How I Got Through College with a few Broken Bones

A dark night soon after Christmas,

While the streets were still wet,

I just had a meal too delicious,

And wanted a run to sweat.

I nimbly dodged a Prius,

And sang Ed Sheeran in my head.

Just thinking I stuck the landing,

My knee crashed into a stone-hard something,

And Newton’s first law sent me toppling.

That’s right, I fractured my arm and sprained my ankle in the clumsiest way imaginable while on break back home in China. I was running at a speed of 7 miles per hour when I bumped into a two-foot high marble column on the sidewalk and fell on my arms in a projectile motion.

I had broken bones but my iPhone screen stayed intact.

On my 15-hour international flight back to Los Angeles for school, I actually didn’t encounter obvious obstacles like carrying my luggage, walking up stairs and opening doors. There were always nice strangers offering help to a girl with a few broken bones. However, the frustration stemmed from the little things—like eating airplane food left-handed when I’m a righty and staying awake for the entire flight to ensure that my cast didn’t bump into the person beside me.

At school, my roommates thankfully offered to do all my chores and helped me with laundry and groceries. In return, I told them the tale of my broken bones and one of them had a good stomach-hugging, minute-long laugh. Yet, even with all the help from friends and kind strangers, I still did an overhaul of my daily routine. I lived on frozen food for nearly two months because juggling cooking pans with one hand would wake up the building, and showering became a daily one-hour journey fought in steamy mist.

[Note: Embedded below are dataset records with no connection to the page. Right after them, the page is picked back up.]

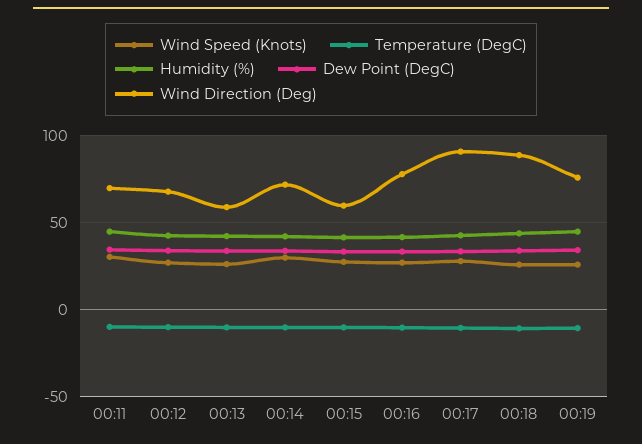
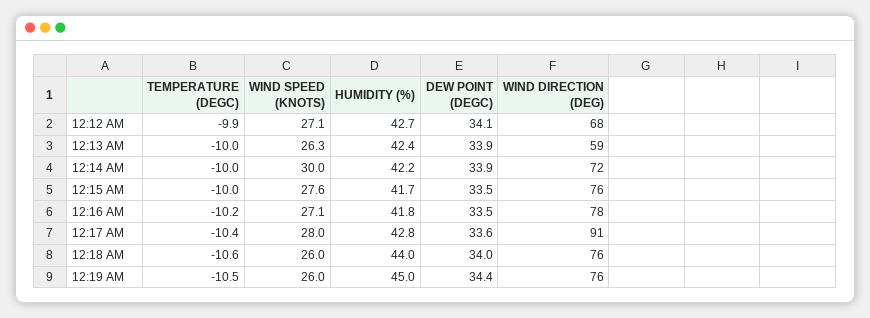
  {
    "Wind Speed (Knots)": {
-     "00:11": 30,
      "00:12": 27.1,
      "00:13": 26.3,
      "00:14": 30,
      "00:15": 27.6,
      "00:16": 27.1,
      "00:17": 28,
      "00:18": 26,
      "00:19": 26
    },
    "Temperature (DegC)": {
-     "00:11": -10,
      "00:12": -9.9,
      "00:13": -10,
      "00:14": -10,
      "00:15": -10,
      "00:16": -10.2,
      "00:17": -10.4,
      "00:18": -10.6,
      "00:19": -10.5
    },
    "Humidity (%)": {
-     "00:11": 45,
      "00:12": 42.7,
      "00:13": 42.4,
      "00:14": 42.2,
      "00:15": 41.7,
      "00:16": 41.8,
      "00:17": 42.8,
      "00:18": 44,
      "00:19": 45
    },
    "Dew Point (DegC)": {
-     "00:11": 35,
      "00:12": 34.1,
      "00:13": 33.9,
      "00:14": 33.9,
      "00:15": 33.5,
      "00:16": 33.5,
      "00:17": 33.6,
      "00:18": 34,
      "00:19": 34.4
    },
    "Wind Direction (Deg)": {
-     "00:11": 70,
      "00:12": 68,
      "00:13": 59,
      "00:14": 72,
-     "00:15": 60,
+     "00:15": 76,
      "00:16": 78,
      "00:17": 91,
-     "00:18": 90,
+     "00:18": 76,
      "00:19": 76
    }
  }

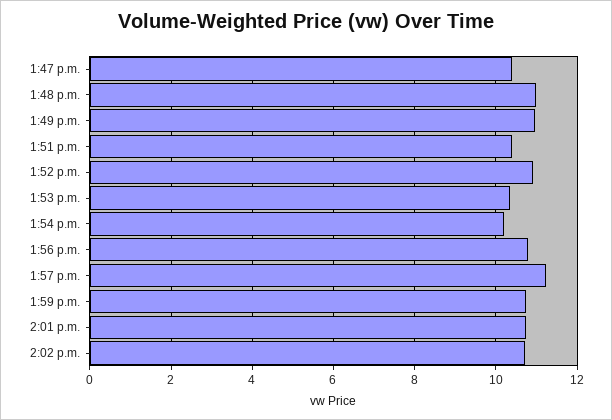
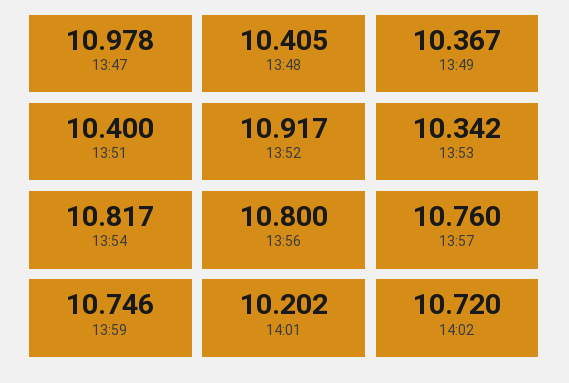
  {
-   "1:47 p.m.": 10.4,
+   "1:47 p.m.": 10.978,
-   "1:48 p.m.": 11,
+   "1:48 p.m.": 10.405,
-   "1:49 p.m.": 11,
+   "1:49 p.m.": 10.367,
    "1:51 p.m.": 10.4,
    "1:52 p.m.": 10.917,
    "1:53 p.m.": 10.342,
-   "1:54 p.m.": 10.2,
+   "1:54 p.m.": 10.817,
    "1:56 p.m.": 10.8,
-   "1:57 p.m.": 11.2,
+   "1:57 p.m.": 10.76,
    "1:59 p.m.": 10.746,
-   "2:01 p.m.": 10.8,
+   "2:01 p.m.": 10.202,
    "2:02 p.m.": 10.72
  }

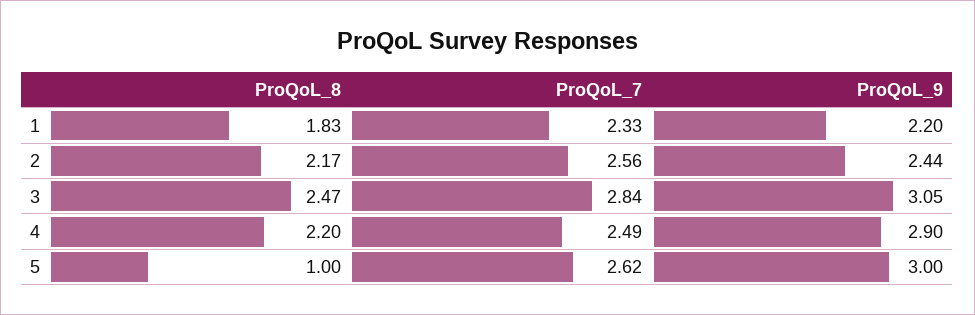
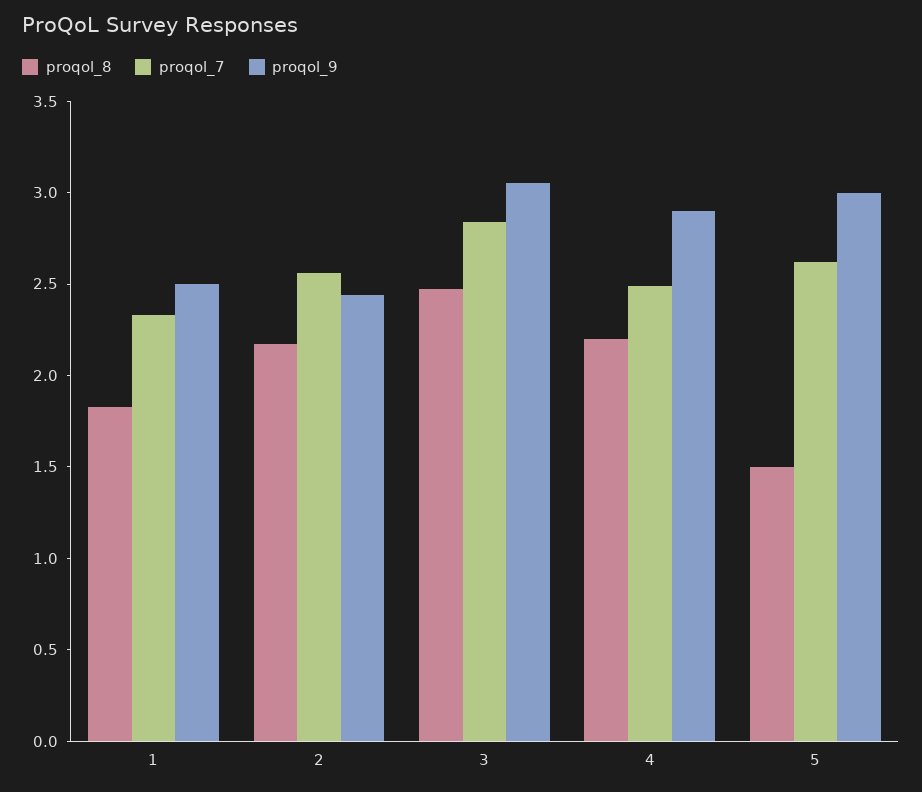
  {
    "ProQoL_8": {
      "1": 1.83,
      "2": 2.17,
      "3": 2.47,
      "4": 2.2,
-     "5": 1
+     "5": 1.5
    },
    "ProQoL_7": {
      "1": 2.33,
      "2": 2.56,
      "3": 2.84,
      "4": 2.49,
      "5": 2.62
    },
    "ProQoL_9": {
-     "1": 2.2,
+     "1": 2.5,
      "2": 2.44,
      "3": 3.05,
      "4": 2.9,
      "5": 3
    }
  }

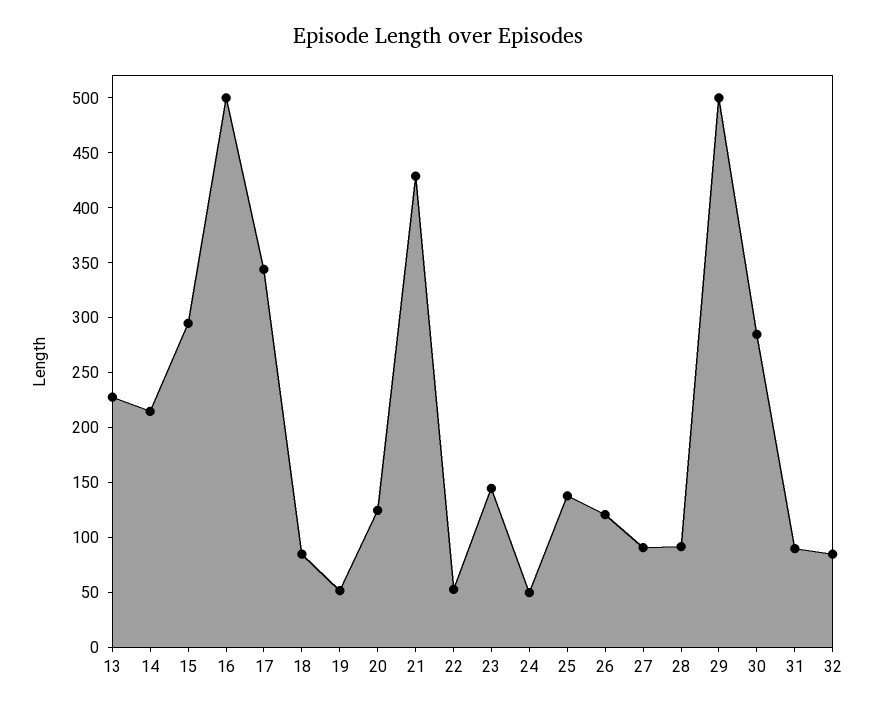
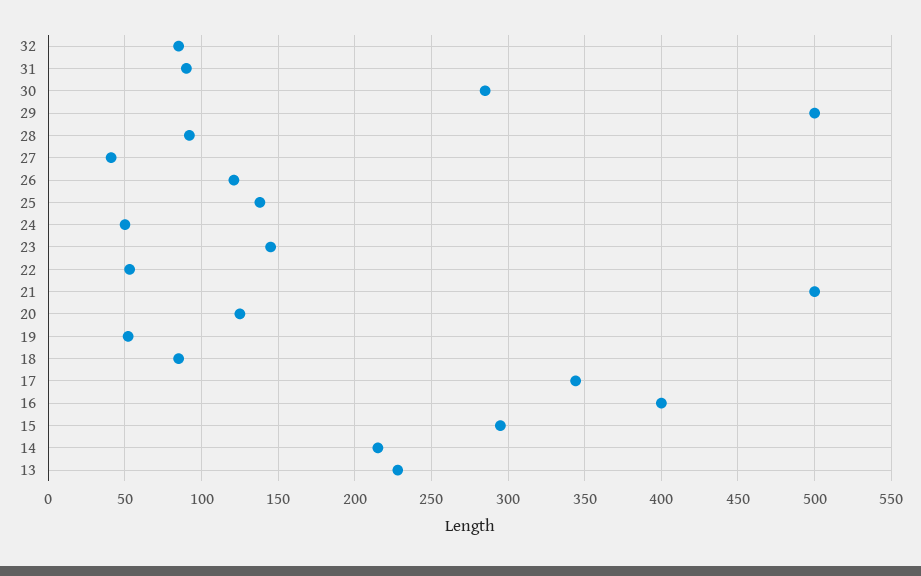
  {
    "13": 230,
    "14": 215,
    "15": 295,
-   "16": 500,
+   "16": 400,
    "17": 345,
    "18": 85,
    "19": 50,
    "20": 125,
-   "21": 430,
+   "21": 500,
    "22": 55,
    "23": 145,
    "24": 50,
    "25": 140,
    "26": 120,
-   "27": 90,
+   "27": 40,
    "28": 90,
    "29": 500,
    "30": 285,
    "31": 90,
    "32": 85
  }

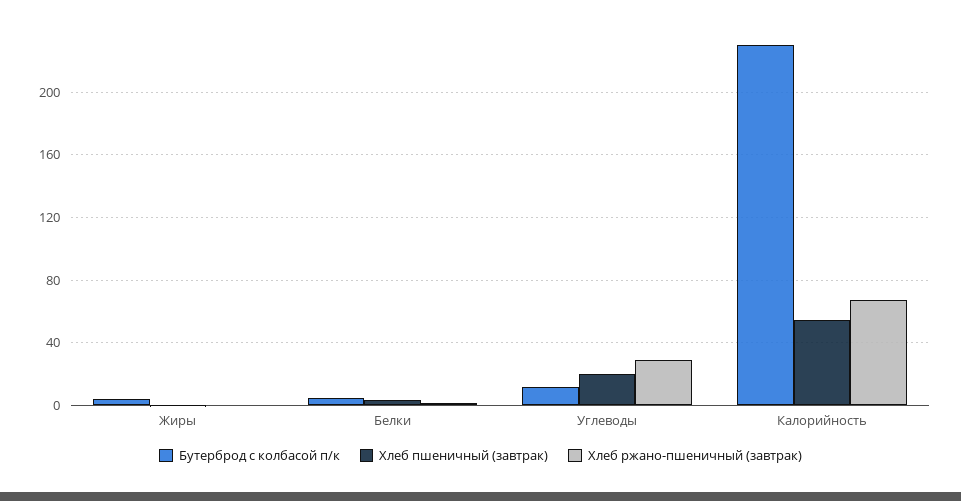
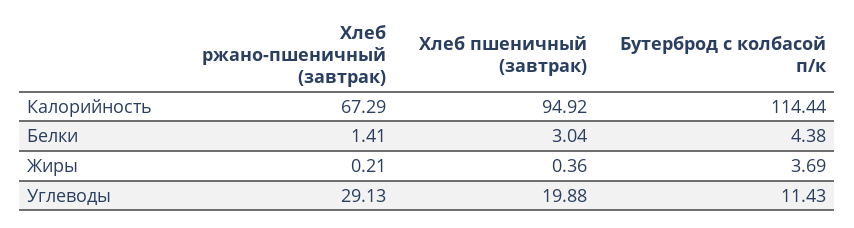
  {
    "Бутерброд с колбасой п/к": {
      "Жиры": 3.69,
      "Белки": 4.38,
      "Углеводы": 11.43,
-     "Калорийность": 230
+     "Калорийность": 114.44
    },
    "Хлеб пшеничный (завтрак)": {
      "Жиры": 0.36,
      "Белки": 3.04,
      "Углеводы": 19.88,
-     "Калорийность": 55
+     "Калорийность": 94.92
    },
    "Хлеб ржано-пшеничный (завтрак)": {
      "Жиры": 0.21,
      "Белки": 1.41,
      "Углеводы": 29.13,
      "Калорийность": 67.29
    }
  }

My biggest challenge, however, was taking notes in class. Before the academic quarter started, I searched YouTube for tutorials about writing with my weaker hand. The best I could do was scribble deformed letters. I’m sure you’re wondering why I didn’t take notes on my computer, since left-handed typing would be better than left-handed writing, right? Well, my English major classes forbid electronics. So, I made a bunch of marks in my notebook during class and slowly transcribed them by hand later so my notes would be marginally more legible.

To save my GPA, I went to my school’s international center and got an advisor to approve my taking less classes than are normally required. All I needed was a doctor’s note, which I got from the student health center. Here’s a little trivia on college resources for when you have broken bones or any other injury: at my school, UCLA, if you’re stuck with broken bones or an injury that prevents you from taking full-time credits for a year or longer, you can petition for a one-half reduction in tuition and fees. Ask around, your school likely has these options as well. My caution to international students: don’t forget to petition to the international center if you’re not taking full-time credits. Otherwise your visa could be invalidated.

Should your broken bones cause you to need help getting across campus, contact the office for students with disabilities (it might be called the center for accessible education) at your school with a doctor’s note. The office is there to help you and will arrange vans to drive you to classes.

If you’re hell-bent on getting the most out of your tuition money and don’t want to take less credits, the office for students with disabilities also has resources to make studying and note taking in class easier. You can get a note-taker to help you write down key points in class and the office can contact your professors for any deadline extension or special test arrangement you might need. And don’t worry, the school should provide these services at no extra cost to you.

Even though I’m seven thousand miles away from home, my roommates have been like parents when I had my broken bones. They did my laundry for me, carried my backpack, excused me from all cleaning duties, heated up food and even offered to wash my hair. But the best part was that falling to have broken bones didn’t mean falling behind in my classes. Campus resources for students who have disabilities (even for a short period of time) provide all the services students need. Two months later, when the limited movements have gone away, a cleaner room and closer friendships are the things that stayed. Thanks to the flexible arrangement my advisor made for me, my GPA didn’t suffer much either.